Die AfD und der Verfassungsschutz

Entsetzen über Höcke

Berlin. Der thüringische AfD-Chef Höcke ruft mit seiner Mahnmal-Rede den Verfassungsschutz auf den Plan. SPD-Chef Sigmar Gabriel fordert, die gesamte Partei unter Beobachtung zu stellen.

Baden-Württembergs Innenminister und CDU-Chef Thomas Strobl hat eine Debatte um die Beobachtung der AfD durch den Verfassungsschutz angestoßen. Strobl hatte die AfD „eine Schande mit Parteistatut“ genannt – eine Anspielung auf Äußerungen des thüringischen AfD-Chefs Björn Höcke. Der hatte mit Bezug auf das Berliner Holocaust-Mahnmal davon gesprochen, dass die Deutschen das einzige Volk der Welt wären, das sich ein „Denkmal der Schande in das Herz der Hauptstadt gepflanzt hat“. Strobl sagte, der Verfassungsschutz müsse „ein scharfes Auge auf die AfD insgesamt und auf einzelne Personen aus der AfD haben“.
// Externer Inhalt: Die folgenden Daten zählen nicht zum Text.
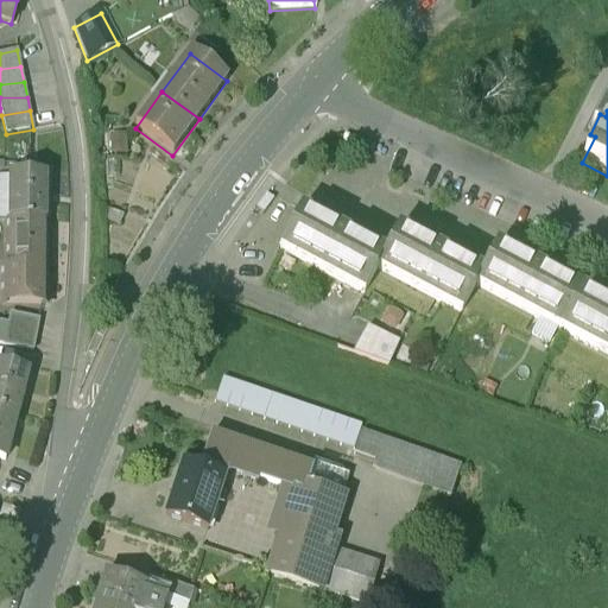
[(42,223),(43,178),(10,178),(8,223),(42,223)]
Strobls Forderung findet auch in der Bundespolitik weitgehend Zustimmung. Armin Schuster, Innenexperte der Unionsfraktion im Deutschen Bundestag, sagte, es gebe Anhaltspunkte, „dass es Strömungen und Köpfe in der AfD gibt, die verfassungswidrige Ziele vertreten“. Darüber solle sich der Verfassungsschutz im Rahmen der Auswertung öffentlicher zugänglicher Quellen ein Bild verschaffen können. Die Behörde solle analysieren, ob sich die Partei „Richtung Meuthen oder Richtung Höcke bewegt“. Dazu aber brauche der Verfassungsschutz politische Rückendeckung.
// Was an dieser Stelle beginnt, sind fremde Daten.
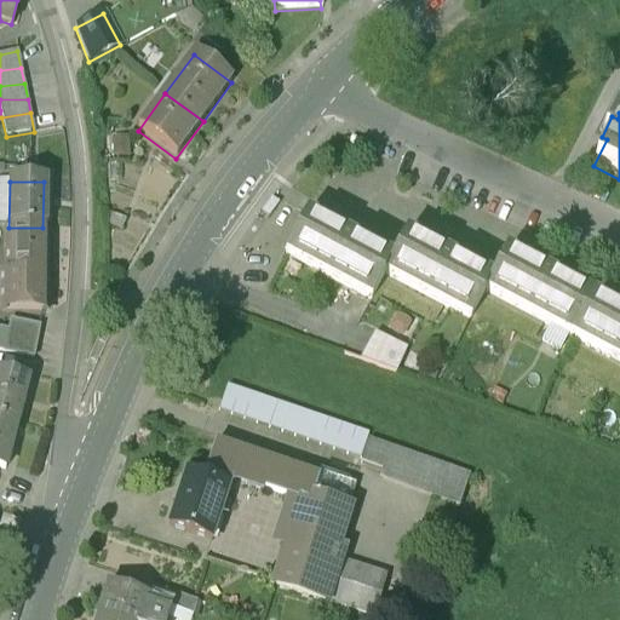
[(392,260),(308,216),(286,254),(372,300),(385,275),(392,260)]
Die CDU-Innenpolitikerin Nina Warken sagte: „Wer solche Aussagen trifft wie der thüringische AfD-Chef am Mittwochabend, der wird gewiss und zu Recht vom Verfassungsschutz wahrgenommen.“ Allerdings sei es „keine politische Entscheidung“, sondern eine operative Entscheidung der zuständigen Behörden.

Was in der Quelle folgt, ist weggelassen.